Give back, word for word, the lines in the listing below from the one holding "M39 226 42 235 34 238 31 229Z" down to the one holding "M36 349 45 374", both ends included.

★ ★ ★ ★ ★

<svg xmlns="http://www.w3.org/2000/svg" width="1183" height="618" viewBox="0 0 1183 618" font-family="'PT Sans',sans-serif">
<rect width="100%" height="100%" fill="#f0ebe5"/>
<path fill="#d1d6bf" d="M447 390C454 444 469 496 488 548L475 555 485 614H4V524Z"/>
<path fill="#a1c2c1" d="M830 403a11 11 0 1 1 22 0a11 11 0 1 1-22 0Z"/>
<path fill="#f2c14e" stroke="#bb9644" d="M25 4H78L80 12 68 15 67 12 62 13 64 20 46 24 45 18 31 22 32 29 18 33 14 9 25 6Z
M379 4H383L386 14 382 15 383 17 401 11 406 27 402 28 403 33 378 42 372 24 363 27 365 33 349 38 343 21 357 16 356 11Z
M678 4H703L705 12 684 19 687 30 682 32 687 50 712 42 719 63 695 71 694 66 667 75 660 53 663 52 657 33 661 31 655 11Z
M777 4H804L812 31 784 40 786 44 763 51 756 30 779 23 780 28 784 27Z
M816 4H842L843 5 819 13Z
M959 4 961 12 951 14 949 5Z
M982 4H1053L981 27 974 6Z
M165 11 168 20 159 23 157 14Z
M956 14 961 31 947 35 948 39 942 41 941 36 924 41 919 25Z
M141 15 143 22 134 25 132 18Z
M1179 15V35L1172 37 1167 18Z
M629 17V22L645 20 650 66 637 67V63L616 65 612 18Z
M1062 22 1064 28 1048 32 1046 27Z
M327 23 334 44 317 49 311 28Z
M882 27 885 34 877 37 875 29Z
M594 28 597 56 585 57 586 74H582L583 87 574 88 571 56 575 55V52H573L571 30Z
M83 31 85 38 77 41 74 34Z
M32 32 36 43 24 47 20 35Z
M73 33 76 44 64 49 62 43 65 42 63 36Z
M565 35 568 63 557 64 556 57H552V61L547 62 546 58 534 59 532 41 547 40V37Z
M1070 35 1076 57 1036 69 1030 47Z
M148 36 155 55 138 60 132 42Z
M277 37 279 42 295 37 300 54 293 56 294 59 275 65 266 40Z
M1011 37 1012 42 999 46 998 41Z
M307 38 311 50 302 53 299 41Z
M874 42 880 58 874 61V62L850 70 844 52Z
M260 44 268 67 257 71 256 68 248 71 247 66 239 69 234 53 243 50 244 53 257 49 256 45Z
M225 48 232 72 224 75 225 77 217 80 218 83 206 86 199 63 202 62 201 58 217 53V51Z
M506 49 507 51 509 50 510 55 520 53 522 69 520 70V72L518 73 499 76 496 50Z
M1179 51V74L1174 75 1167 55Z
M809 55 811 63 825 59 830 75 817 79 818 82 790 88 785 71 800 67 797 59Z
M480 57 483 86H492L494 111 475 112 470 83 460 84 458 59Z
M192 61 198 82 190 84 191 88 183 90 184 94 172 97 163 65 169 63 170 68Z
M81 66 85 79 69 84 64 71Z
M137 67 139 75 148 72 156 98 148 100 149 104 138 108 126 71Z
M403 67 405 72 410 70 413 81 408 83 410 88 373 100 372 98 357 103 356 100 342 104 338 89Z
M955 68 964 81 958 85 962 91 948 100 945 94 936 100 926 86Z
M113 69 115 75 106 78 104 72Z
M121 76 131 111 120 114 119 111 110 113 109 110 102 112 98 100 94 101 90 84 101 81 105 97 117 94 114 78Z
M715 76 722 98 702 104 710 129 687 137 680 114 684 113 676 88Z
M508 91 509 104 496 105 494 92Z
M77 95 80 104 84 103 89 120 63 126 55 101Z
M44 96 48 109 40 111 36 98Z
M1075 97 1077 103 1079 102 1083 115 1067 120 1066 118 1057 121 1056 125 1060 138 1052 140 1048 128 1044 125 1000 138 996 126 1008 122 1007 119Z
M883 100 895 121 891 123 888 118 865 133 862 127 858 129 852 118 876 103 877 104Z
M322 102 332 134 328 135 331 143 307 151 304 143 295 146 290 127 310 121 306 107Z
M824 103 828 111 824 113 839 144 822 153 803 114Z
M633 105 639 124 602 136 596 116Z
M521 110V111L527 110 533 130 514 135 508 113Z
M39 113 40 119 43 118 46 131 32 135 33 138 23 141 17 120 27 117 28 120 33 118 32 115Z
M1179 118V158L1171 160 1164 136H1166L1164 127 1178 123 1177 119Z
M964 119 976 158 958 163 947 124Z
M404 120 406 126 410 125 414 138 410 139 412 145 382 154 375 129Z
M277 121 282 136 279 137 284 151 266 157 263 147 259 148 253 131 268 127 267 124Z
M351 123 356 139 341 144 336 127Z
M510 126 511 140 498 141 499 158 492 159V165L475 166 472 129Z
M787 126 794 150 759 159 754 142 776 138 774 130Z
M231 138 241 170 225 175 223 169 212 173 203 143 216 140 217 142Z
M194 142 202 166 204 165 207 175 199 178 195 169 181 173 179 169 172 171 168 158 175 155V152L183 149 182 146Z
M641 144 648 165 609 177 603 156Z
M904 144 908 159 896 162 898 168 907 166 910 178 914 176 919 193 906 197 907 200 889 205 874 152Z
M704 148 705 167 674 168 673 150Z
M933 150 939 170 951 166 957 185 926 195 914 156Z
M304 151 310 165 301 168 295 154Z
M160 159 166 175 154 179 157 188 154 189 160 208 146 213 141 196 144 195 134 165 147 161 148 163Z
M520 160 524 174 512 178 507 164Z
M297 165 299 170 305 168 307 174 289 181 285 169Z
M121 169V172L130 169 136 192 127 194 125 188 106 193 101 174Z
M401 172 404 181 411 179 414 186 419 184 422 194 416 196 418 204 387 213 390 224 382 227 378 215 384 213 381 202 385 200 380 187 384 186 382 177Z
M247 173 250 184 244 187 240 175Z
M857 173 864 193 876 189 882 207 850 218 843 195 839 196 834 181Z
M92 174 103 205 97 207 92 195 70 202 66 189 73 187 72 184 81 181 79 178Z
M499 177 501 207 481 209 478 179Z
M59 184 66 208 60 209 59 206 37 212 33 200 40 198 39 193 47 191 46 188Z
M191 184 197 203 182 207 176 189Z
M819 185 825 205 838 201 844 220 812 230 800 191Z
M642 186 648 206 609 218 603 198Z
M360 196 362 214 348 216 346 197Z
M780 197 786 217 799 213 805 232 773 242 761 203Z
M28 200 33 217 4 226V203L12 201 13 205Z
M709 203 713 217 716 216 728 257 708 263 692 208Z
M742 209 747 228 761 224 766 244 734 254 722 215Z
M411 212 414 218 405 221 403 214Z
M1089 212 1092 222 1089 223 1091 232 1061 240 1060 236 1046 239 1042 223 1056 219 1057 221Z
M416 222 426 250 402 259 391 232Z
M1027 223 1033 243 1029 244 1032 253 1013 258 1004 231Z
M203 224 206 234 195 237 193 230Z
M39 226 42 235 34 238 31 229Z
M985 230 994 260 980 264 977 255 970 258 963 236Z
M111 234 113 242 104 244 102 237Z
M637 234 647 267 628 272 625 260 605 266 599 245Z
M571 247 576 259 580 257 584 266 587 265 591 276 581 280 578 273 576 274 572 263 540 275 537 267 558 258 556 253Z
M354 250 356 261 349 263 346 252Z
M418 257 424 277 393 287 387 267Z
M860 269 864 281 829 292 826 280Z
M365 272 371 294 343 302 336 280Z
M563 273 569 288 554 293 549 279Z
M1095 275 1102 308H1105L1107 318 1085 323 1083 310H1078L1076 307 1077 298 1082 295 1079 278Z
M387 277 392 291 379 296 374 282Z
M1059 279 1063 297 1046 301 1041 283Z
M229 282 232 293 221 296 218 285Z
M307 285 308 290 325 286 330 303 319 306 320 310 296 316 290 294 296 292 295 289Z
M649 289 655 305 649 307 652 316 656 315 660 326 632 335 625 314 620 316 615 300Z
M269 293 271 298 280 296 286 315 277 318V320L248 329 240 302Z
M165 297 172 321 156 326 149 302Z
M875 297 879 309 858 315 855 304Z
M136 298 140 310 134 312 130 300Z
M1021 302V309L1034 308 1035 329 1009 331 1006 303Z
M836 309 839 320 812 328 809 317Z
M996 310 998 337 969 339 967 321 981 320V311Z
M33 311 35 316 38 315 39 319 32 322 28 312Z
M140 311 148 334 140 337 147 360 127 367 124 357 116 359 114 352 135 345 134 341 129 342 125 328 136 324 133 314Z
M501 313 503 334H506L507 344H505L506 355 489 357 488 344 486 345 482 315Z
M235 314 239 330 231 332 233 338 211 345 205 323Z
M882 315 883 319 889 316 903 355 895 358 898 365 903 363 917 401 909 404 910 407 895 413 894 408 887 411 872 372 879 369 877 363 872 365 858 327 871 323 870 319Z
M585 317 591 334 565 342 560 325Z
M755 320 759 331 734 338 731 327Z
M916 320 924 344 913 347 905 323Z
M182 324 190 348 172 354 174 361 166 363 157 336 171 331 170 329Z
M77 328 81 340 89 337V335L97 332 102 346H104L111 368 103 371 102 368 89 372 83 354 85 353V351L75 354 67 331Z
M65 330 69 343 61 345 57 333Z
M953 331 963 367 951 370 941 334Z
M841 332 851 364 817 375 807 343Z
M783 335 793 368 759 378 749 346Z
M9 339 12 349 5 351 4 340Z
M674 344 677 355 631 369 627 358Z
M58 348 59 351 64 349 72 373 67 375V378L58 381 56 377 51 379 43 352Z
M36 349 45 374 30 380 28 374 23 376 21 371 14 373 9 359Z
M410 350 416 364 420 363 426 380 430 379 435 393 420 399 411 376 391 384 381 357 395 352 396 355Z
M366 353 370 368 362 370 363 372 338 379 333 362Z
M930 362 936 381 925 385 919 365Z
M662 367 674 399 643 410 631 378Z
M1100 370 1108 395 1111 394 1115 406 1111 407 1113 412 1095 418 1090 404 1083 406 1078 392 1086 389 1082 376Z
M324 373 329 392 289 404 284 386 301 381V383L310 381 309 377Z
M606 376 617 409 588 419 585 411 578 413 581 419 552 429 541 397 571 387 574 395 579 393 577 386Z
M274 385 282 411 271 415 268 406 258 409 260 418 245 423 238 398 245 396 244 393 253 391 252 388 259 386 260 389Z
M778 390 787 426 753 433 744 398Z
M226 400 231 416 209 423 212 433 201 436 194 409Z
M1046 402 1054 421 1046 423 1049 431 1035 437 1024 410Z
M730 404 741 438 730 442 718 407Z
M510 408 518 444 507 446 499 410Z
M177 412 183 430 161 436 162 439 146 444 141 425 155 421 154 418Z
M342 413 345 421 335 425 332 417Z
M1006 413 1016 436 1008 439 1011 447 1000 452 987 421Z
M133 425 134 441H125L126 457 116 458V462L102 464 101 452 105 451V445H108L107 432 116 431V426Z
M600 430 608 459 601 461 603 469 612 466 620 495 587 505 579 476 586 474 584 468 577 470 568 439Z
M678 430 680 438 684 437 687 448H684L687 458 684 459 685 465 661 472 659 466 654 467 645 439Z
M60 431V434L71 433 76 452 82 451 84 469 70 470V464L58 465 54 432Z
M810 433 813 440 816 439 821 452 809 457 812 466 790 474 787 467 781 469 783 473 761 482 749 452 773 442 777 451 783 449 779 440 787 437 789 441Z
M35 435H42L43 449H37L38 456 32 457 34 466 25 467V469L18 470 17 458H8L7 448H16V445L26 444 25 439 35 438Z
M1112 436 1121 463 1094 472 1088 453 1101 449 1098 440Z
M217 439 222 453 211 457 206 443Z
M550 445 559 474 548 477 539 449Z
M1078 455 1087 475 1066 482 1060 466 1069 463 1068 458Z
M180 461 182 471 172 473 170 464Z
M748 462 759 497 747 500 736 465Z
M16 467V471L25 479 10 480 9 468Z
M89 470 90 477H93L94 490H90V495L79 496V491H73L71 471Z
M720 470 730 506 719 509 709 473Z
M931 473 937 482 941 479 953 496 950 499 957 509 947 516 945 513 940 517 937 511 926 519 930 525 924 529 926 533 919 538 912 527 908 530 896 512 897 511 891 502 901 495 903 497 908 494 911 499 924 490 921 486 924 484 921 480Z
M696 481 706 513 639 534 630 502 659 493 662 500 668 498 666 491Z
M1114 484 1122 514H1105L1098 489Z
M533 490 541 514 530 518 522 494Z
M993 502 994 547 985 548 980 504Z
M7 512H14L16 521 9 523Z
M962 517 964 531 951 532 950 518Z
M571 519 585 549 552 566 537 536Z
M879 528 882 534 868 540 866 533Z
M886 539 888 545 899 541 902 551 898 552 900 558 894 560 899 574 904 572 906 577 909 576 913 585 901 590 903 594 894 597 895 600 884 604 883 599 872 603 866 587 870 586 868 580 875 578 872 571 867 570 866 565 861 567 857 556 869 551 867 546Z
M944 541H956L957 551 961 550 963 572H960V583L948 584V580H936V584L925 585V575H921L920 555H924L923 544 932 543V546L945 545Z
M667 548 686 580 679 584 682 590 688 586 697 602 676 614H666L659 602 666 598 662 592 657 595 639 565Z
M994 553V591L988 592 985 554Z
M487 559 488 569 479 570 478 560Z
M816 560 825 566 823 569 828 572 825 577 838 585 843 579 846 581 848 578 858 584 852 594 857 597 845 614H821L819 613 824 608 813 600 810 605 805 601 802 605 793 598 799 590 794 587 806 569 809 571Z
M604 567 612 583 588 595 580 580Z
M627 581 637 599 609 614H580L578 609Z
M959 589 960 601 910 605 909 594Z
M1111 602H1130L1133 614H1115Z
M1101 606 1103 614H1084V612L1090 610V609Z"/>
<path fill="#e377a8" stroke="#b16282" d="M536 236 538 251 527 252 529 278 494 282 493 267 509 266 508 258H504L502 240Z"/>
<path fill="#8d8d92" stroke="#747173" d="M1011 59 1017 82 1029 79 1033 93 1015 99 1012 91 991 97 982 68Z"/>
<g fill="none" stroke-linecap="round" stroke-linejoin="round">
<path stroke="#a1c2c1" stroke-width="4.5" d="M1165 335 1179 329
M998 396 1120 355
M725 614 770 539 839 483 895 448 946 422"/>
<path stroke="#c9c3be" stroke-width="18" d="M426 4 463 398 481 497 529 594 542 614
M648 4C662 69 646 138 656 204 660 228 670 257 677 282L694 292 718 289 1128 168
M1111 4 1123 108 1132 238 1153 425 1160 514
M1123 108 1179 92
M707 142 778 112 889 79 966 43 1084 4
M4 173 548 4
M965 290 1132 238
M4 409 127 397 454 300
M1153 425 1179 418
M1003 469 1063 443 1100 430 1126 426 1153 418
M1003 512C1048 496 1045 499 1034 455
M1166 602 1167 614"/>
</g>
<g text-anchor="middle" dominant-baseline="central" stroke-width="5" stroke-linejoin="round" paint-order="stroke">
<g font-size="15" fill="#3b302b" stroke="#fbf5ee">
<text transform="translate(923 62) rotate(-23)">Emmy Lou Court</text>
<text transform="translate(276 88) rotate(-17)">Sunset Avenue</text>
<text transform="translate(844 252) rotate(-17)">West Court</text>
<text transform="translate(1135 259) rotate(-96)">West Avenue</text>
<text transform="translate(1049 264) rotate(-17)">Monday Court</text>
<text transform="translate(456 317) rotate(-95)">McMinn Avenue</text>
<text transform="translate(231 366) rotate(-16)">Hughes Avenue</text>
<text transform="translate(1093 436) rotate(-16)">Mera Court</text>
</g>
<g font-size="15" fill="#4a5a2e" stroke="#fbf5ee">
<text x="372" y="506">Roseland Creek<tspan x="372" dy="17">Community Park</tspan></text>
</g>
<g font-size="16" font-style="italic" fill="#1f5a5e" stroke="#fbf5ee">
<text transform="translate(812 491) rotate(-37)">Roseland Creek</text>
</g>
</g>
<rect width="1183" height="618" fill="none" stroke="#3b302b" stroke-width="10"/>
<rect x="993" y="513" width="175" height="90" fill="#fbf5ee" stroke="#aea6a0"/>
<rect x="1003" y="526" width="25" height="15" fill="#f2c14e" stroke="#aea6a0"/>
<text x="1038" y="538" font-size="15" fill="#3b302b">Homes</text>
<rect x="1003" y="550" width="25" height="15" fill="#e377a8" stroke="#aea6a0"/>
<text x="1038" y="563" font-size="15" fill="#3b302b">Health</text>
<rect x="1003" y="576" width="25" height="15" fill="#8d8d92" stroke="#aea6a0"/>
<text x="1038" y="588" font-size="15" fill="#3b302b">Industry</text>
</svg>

★ ★ ★ ★ ★

- [OUTPUT OF THE TASK]
M39 226 42 235 34 238 31 229Z
M985 230 994 260 980 264 977 255 970 258 963 236Z
M111 234 113 242 104 244 102 237Z
M637 234 647 267 628 272 625 260 605 266 599 245Z
M571 247 576 259 580 257 584 266 587 265 591 276 581 280 578 273 576 274 572 263 540 275 537 267 558 258 556 253Z
M354 250 356 261 349 263 346 252Z
M418 257 424 277 393 287 387 267Z
M860 269 864 281 829 292 826 280Z
M365 272 371 294 343 302 336 280Z
M563 273 569 288 554 293 549 279Z
M1095 275 1102 308H1105L1107 318 1085 323 1083 310H1078L1076 307 1077 298 1082 295 1079 278Z
M387 277 392 291 379 296 374 282Z
M1059 279 1063 297 1046 301 1041 283Z
M229 282 232 293 221 296 218 285Z
M307 285 308 290 325 286 330 303 319 306 320 310 296 316 290 294 296 292 295 289Z
M649 289 655 305 649 307 652 316 656 315 660 326 632 335 625 314 620 316 615 300Z
M269 293 271 298 280 296 286 315 277 318V320L248 329 240 302Z
M165 297 172 321 156 326 149 302Z
M875 297 879 309 858 315 855 304Z
M136 298 140 310 134 312 130 300Z
M1021 302V309L1034 308 1035 329 1009 331 1006 303Z
M836 309 839 320 812 328 809 317Z
M996 310 998 337 969 339 967 321 981 320V311Z
M33 311 35 316 38 315 39 319 32 322 28 312Z
M140 311 148 334 140 337 147 360 127 367 124 357 116 359 114 352 135 345 134 341 129 342 125 328 136 324 133 314Z
M501 313 503 334H506L507 344H505L506 355 489 357 488 344 486 345 482 315Z
M235 314 239 330 231 332 233 338 211 345 205 323Z
M882 315 883 319 889 316 903 355 895 358 898 365 903 363 917 401 909 404 910 407 895 413 894 408 887 411 872 372 879 369 877 363 872 365 858 327 871 323 870 319Z
M585 317 591 334 565 342 560 325Z
M755 320 759 331 734 338 731 327Z
M916 320 924 344 913 347 905 323Z
M182 324 190 348 172 354 174 361 166 363 157 336 171 331 170 329Z
M77 328 81 340 89 337V335L97 332 102 346H104L111 368 103 371 102 368 89 372 83 354 85 353V351L75 354 67 331Z
M65 330 69 343 61 345 57 333Z
M953 331 963 367 951 370 941 334Z
M841 332 851 364 817 375 807 343Z
M783 335 793 368 759 378 749 346Z
M9 339 12 349 5 351 4 340Z
M674 344 677 355 631 369 627 358Z
M58 348 59 351 64 349 72 373 67 375V378L58 381 56 377 51 379 43 352Z
M36 349 45 374 30 380 28 374 23 376 21 371 14 373 9 359Z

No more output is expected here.